# Goal of the exercise:
Of all the lines in the records below, copy only those that contain the string "thread".

# Data for processing:
Content starts

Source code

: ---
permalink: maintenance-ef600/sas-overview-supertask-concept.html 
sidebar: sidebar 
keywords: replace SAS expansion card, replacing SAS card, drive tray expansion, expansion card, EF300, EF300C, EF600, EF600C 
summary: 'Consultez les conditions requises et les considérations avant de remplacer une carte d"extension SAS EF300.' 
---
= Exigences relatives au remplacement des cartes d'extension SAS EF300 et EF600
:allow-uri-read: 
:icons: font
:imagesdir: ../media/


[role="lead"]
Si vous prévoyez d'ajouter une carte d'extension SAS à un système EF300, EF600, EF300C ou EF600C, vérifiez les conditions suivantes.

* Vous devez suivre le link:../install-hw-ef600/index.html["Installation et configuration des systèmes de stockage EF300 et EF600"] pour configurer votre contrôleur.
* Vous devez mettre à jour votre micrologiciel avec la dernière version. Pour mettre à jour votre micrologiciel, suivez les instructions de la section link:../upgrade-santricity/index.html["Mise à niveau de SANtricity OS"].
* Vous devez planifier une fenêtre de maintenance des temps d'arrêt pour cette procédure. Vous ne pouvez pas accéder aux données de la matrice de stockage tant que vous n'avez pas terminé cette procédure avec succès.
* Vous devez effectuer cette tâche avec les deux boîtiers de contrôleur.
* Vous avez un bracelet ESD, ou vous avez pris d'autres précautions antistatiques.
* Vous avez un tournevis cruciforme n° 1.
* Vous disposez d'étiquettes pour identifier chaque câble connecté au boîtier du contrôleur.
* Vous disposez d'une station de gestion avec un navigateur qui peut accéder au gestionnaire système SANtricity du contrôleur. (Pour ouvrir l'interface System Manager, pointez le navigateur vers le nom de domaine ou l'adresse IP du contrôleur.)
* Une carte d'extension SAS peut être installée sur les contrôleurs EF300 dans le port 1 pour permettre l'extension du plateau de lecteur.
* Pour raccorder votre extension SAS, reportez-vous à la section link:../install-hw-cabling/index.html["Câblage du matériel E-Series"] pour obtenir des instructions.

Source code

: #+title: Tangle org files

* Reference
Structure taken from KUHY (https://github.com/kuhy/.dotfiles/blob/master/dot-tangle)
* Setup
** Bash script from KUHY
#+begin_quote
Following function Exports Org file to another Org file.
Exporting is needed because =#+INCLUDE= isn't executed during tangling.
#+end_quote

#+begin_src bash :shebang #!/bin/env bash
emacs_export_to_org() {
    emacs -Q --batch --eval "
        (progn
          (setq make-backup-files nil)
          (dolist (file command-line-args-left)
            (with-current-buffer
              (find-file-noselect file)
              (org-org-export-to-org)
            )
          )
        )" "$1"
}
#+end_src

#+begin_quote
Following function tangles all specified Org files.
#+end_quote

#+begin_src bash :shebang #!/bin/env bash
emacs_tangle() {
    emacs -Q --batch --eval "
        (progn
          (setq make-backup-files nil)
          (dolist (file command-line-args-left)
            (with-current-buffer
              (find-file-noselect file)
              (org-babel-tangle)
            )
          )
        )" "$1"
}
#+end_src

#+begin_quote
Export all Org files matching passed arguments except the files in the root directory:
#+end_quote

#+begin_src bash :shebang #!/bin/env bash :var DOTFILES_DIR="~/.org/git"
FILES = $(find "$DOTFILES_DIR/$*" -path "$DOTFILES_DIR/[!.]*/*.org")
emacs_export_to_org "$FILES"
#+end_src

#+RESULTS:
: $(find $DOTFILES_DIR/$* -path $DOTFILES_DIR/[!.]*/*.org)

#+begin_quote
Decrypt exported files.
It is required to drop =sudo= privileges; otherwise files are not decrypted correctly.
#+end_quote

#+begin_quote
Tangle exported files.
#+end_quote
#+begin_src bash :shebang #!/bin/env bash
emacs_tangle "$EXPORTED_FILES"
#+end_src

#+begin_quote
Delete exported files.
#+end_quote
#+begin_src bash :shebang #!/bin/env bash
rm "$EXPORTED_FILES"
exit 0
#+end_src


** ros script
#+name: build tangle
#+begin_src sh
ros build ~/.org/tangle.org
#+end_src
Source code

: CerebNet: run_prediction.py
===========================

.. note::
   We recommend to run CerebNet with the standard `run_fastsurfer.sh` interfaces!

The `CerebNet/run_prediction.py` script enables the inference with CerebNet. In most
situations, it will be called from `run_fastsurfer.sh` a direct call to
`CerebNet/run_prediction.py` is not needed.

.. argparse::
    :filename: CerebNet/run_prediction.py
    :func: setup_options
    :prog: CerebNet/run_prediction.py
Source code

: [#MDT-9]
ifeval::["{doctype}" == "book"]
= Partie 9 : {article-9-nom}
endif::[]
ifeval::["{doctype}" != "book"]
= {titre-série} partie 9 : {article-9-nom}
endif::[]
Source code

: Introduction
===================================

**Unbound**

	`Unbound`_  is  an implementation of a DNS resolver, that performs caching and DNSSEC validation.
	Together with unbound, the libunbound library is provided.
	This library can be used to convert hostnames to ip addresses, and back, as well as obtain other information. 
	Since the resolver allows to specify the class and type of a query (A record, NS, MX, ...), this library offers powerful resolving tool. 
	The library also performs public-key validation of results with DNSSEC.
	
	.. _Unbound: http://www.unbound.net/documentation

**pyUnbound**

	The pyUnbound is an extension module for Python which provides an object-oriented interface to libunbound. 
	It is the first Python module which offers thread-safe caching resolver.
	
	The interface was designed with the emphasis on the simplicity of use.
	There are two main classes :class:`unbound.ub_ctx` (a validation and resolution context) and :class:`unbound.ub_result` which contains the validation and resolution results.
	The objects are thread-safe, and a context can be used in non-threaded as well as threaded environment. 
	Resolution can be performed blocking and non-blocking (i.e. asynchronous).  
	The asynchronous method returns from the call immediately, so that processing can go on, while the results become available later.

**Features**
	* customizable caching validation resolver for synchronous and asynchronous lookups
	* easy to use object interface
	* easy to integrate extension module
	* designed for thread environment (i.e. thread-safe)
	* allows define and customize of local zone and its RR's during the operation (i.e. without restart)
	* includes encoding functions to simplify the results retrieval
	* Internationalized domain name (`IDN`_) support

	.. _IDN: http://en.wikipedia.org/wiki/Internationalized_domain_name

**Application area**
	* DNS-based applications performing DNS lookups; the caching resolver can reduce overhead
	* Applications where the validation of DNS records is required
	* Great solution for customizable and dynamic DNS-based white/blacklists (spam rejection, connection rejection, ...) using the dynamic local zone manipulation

Content ends

# Output of the exercise:
	It is the first Python module which offers thread-safe caching resolver.
	The objects are thread-safe, and a context can be used in non-threaded as well as threaded environment. 
	* designed for thread environment (i.e. thread-safe)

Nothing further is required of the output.